Verifying disarmament agreements; compostable electronics.
Engineering verifies disarmament agreements
While it might sound a bit far fetched at first glance, an MIT PhD has developed a tool to identify nuclear weapons.
Ruaridh Macdonald, now working on a nuclear weapons verification project in the Laboratory for Nuclear Security and Policy, whereby the linchpin of disarmament agreements is to be able to verify that the signers are following the rules. The trick, he said, is for both sides (or a third party) to be able to police weapons in a way that doesn’t give out too much information about them. If the U.S., for example, were to inspect a Russian weapon, in the process they might also be able to gather valuable information about how it was built — not information that governments want other countries to have.
Macdonald is involved in a project, called Zero Knowledge Warhead Verification, that tackles this problem with a beam of light, a scrambler, and a detector. Objects are made up of nuclei, which each give off a unique glow when hit with a gamma ray; the specific glow of an object acts like a fingerprint to identify what isotopes it’s made of. By carefully repeating this process from multiple angles, a nuclear weapon can be identified based on the composition and distribution of its isotopes.

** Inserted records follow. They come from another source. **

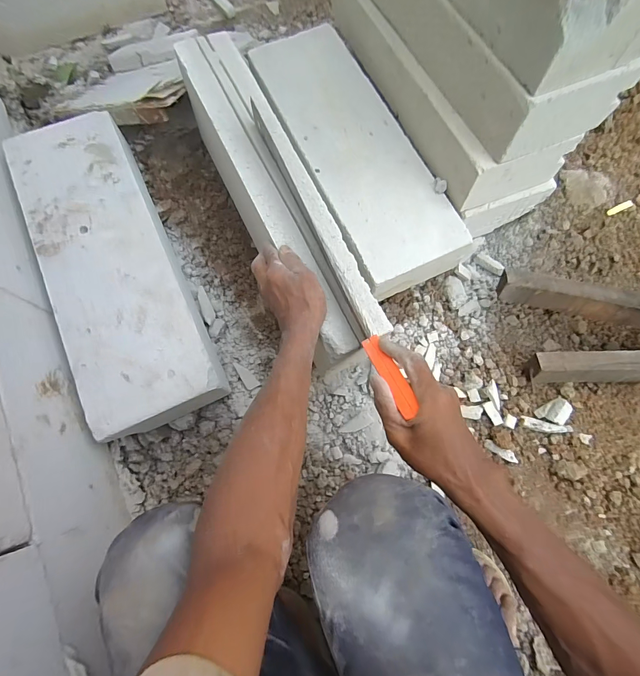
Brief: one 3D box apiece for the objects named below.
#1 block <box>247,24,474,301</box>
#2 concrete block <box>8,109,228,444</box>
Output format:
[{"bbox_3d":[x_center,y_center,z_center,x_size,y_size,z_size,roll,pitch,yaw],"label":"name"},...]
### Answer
[{"bbox_3d":[0.065,-0.379,0.710,0.214,0.070,0.600,-22,75,-7],"label":"block"},{"bbox_3d":[-0.364,-0.123,0.645,0.201,0.114,0.577,-24,75,-8],"label":"concrete block"}]

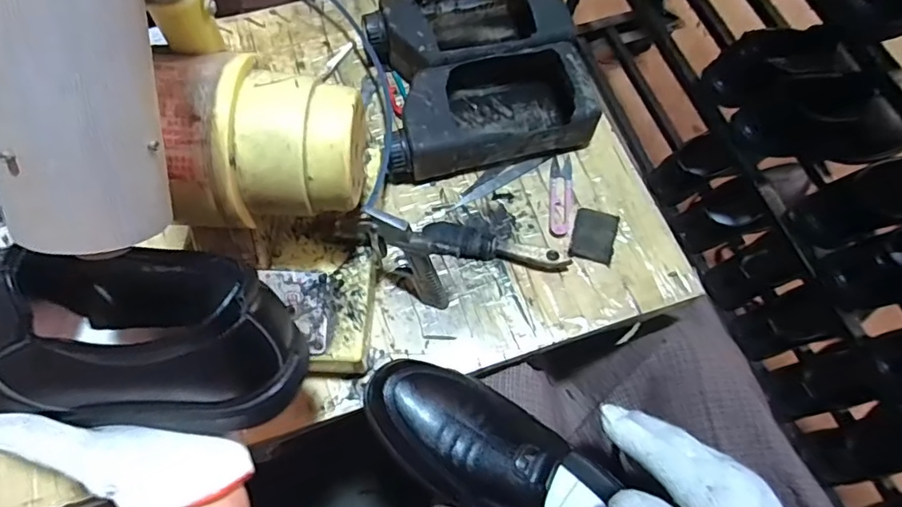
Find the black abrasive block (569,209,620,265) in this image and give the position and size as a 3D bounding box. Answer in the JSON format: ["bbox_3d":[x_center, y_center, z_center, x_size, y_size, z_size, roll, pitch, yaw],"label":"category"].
[{"bbox_3d":[0.147,-0.019,0.542,0.044,0.009,0.058,15,68,3],"label":"black abrasive block"}]

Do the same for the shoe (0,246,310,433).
[{"bbox_3d":[-0.216,0.046,0.317,0.238,0.086,0.099,5,67,10],"label":"shoe"}]

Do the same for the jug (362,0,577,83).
[{"bbox_3d":[0.017,-0.257,0.617,0.218,0.064,0.128,-16,69,-9],"label":"jug"}]

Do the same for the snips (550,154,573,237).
[{"bbox_3d":[0.117,-0.062,0.560,0.025,0.005,0.099,7,67,0],"label":"snips"}]

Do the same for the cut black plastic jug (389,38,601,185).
[{"bbox_3d":[0.035,-0.160,0.570,0.218,0.059,0.128,-13,69,-8],"label":"cut black plastic jug"}]

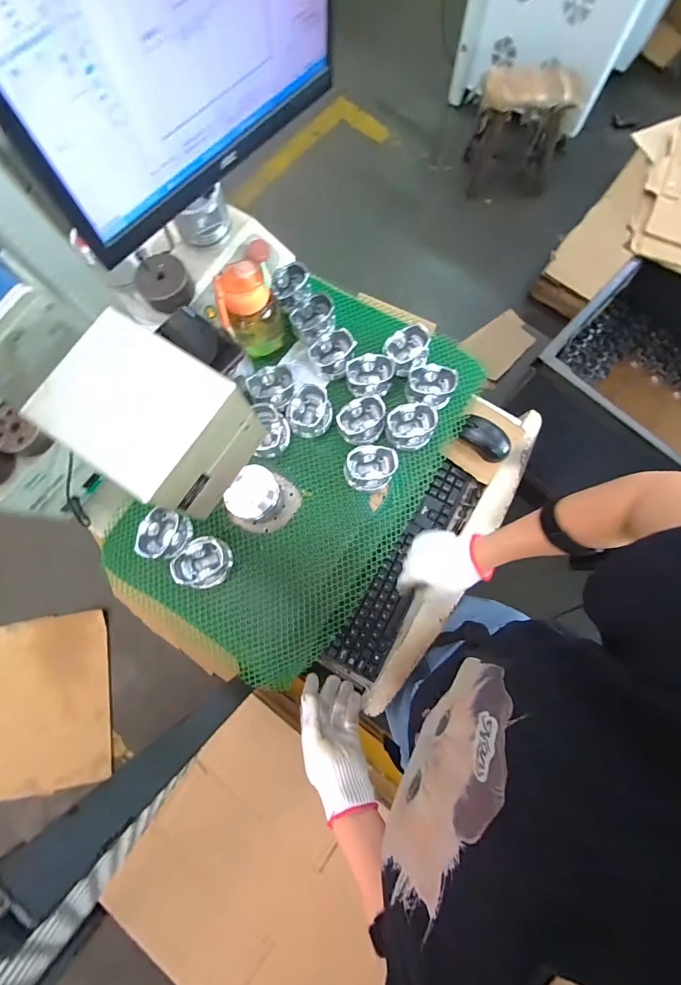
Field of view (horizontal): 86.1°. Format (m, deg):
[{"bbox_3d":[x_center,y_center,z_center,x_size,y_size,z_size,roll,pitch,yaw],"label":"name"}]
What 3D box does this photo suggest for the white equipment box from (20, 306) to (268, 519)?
[{"bbox_3d":[-0.141,-0.050,0.282,0.116,0.087,0.105,32,80,8],"label":"white equipment box"}]

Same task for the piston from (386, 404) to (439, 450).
[{"bbox_3d":[0.124,-0.116,0.639,0.087,0.050,0.073,-4,77,1],"label":"piston"}]

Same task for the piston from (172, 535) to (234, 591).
[{"bbox_3d":[-0.223,0.114,0.597,0.082,0.047,0.081,0,77,2],"label":"piston"}]

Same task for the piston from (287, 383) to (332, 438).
[{"bbox_3d":[-0.054,-0.143,0.644,0.074,0.052,0.076,0,77,2],"label":"piston"}]

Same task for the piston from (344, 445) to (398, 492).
[{"bbox_3d":[0.050,-0.043,0.618,0.089,0.045,0.077,-11,77,-1],"label":"piston"}]

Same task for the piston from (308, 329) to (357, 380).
[{"bbox_3d":[-0.014,-0.253,0.678,0.071,0.062,0.082,27,79,7],"label":"piston"}]

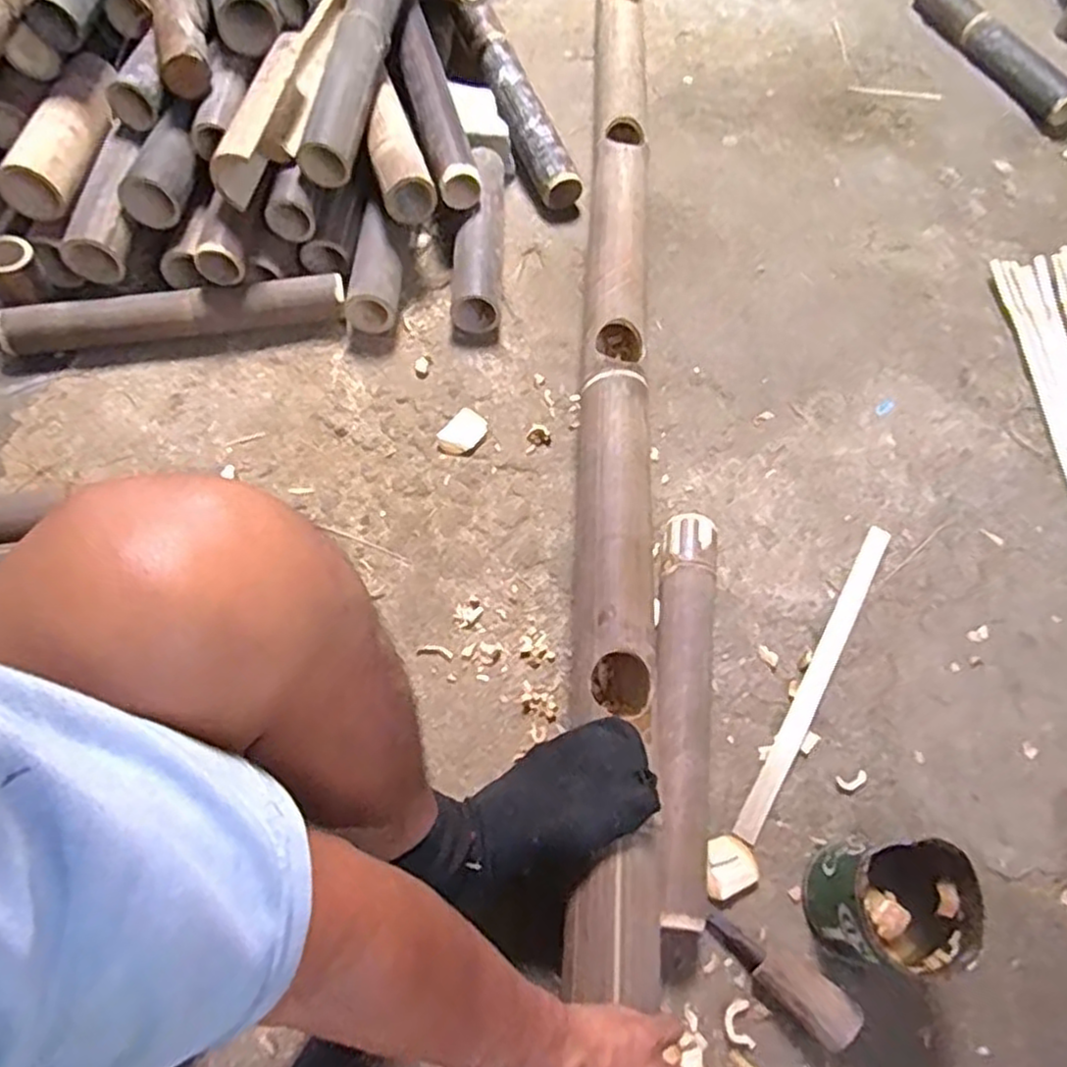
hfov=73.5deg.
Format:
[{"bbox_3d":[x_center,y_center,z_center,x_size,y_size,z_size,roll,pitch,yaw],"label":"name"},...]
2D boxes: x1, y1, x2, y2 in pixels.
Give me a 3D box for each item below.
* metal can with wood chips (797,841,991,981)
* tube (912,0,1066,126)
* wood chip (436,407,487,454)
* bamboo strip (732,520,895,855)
[{"bbox_3d":[0.300,0.313,0.603,0.104,0.104,0.096,2,61,-3],"label":"metal can with wood chips"},{"bbox_3d":[0.837,-0.898,1.315,0.054,0.072,0.420,-22,65,-15],"label":"tube"},{"bbox_3d":[-0.086,-0.123,0.874,0.045,0.006,0.065,35,64,15],"label":"wood chip"},{"bbox_3d":[0.302,0.144,0.754,0.023,0.005,0.391,30,63,12],"label":"bamboo strip"}]

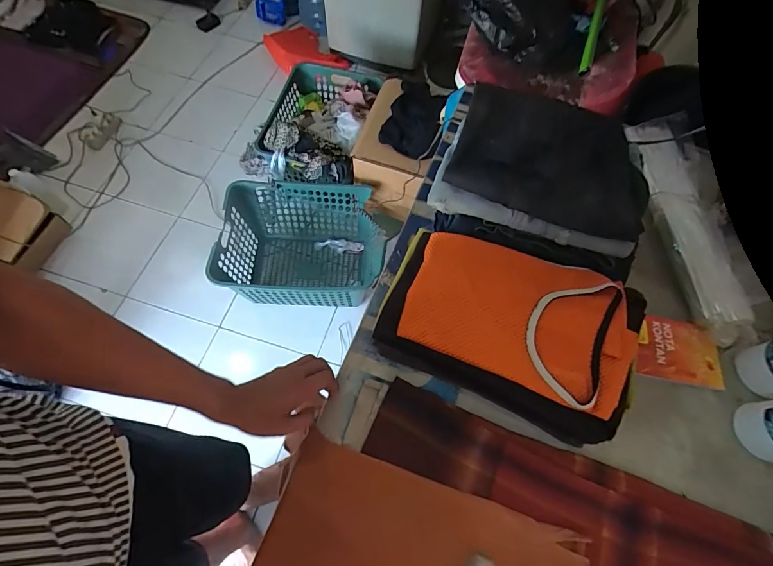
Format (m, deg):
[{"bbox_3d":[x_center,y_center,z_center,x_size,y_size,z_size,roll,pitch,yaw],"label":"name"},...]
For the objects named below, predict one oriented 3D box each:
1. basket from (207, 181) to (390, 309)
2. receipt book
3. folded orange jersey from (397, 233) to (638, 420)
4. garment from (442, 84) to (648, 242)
[{"bbox_3d":[-0.304,-0.116,1.453,0.569,0.304,0.437,-3,65,-5],"label":"basket"},{"bbox_3d":[0.479,0.110,0.628,0.139,0.005,0.108,10,65,1],"label":"receipt book"},{"bbox_3d":[0.183,0.041,0.526,0.296,0.032,0.183,22,66,7],"label":"folded orange jersey"},{"bbox_3d":[0.237,-0.175,0.544,0.274,0.081,0.150,23,65,7],"label":"garment"}]

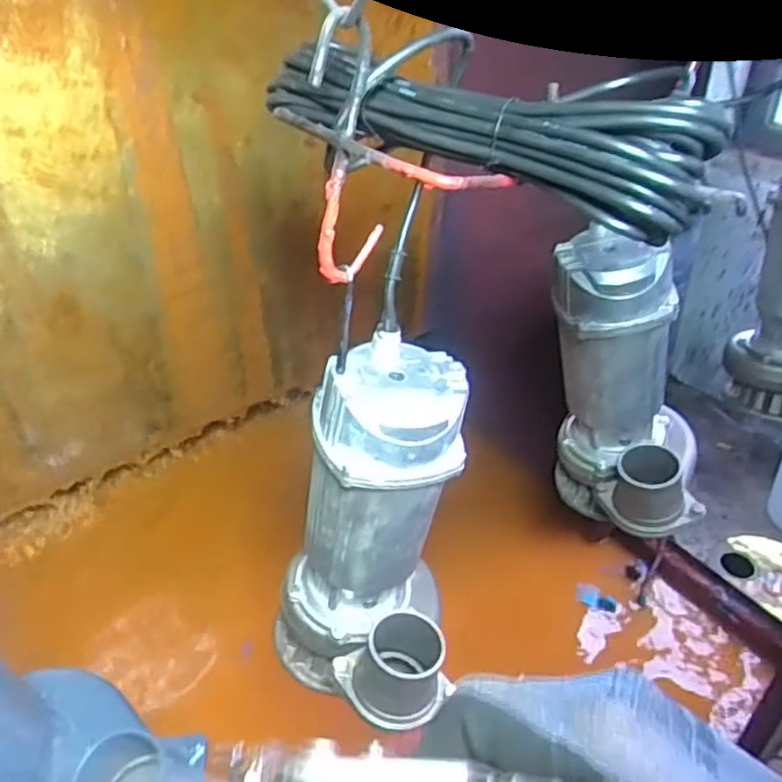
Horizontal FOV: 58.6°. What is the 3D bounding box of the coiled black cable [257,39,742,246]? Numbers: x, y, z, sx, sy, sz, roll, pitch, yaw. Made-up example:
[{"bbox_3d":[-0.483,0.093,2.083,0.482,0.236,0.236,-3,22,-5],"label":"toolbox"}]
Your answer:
[{"bbox_3d":[0.030,-0.165,0.465,0.346,0.072,0.079,19,44,29],"label":"coiled black cable"}]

To provide just enough of this identifying information, but no design information on a weapon, the weapon is illuminated by the gamma ray beam; the resulting information is then passed on to a scrambler that mixes up the signals before reaching a detector. The resulting signal is then compared with one from a known weapon to see if they match. As both signals are scrambled, the inspector learns nothing useful about either, preserving the owner’s secrets — similar to the idea of “hashing” in digital cryptology.
Macdonald and his colleagues are also working with Department of Energy labs to design such a verification device.
According to researchers at Karlsruhe Institute for Technology (KIT), every year, almost two million tons of electronic scrap arise in Germany. They believe printed electronics enhance the trend to throw used devices away by reducing production costs and opening up new markets with disposable items, such as interactive packagings or smart band aids. As such, the researchers have developed printed electronics made of compostable natural materials and processes for industrial production.
The researchers used easily biodegradable materials to create semiconductors and dyes made of plant extracts or insulators made of gelatin. While they may not be as long lived as inorganic materials, they easily survive the service life of disposable electronics since after use, the electronics can simply be thrown away into the biowaste bin or on compost heaps, where it will rot like a banana skin.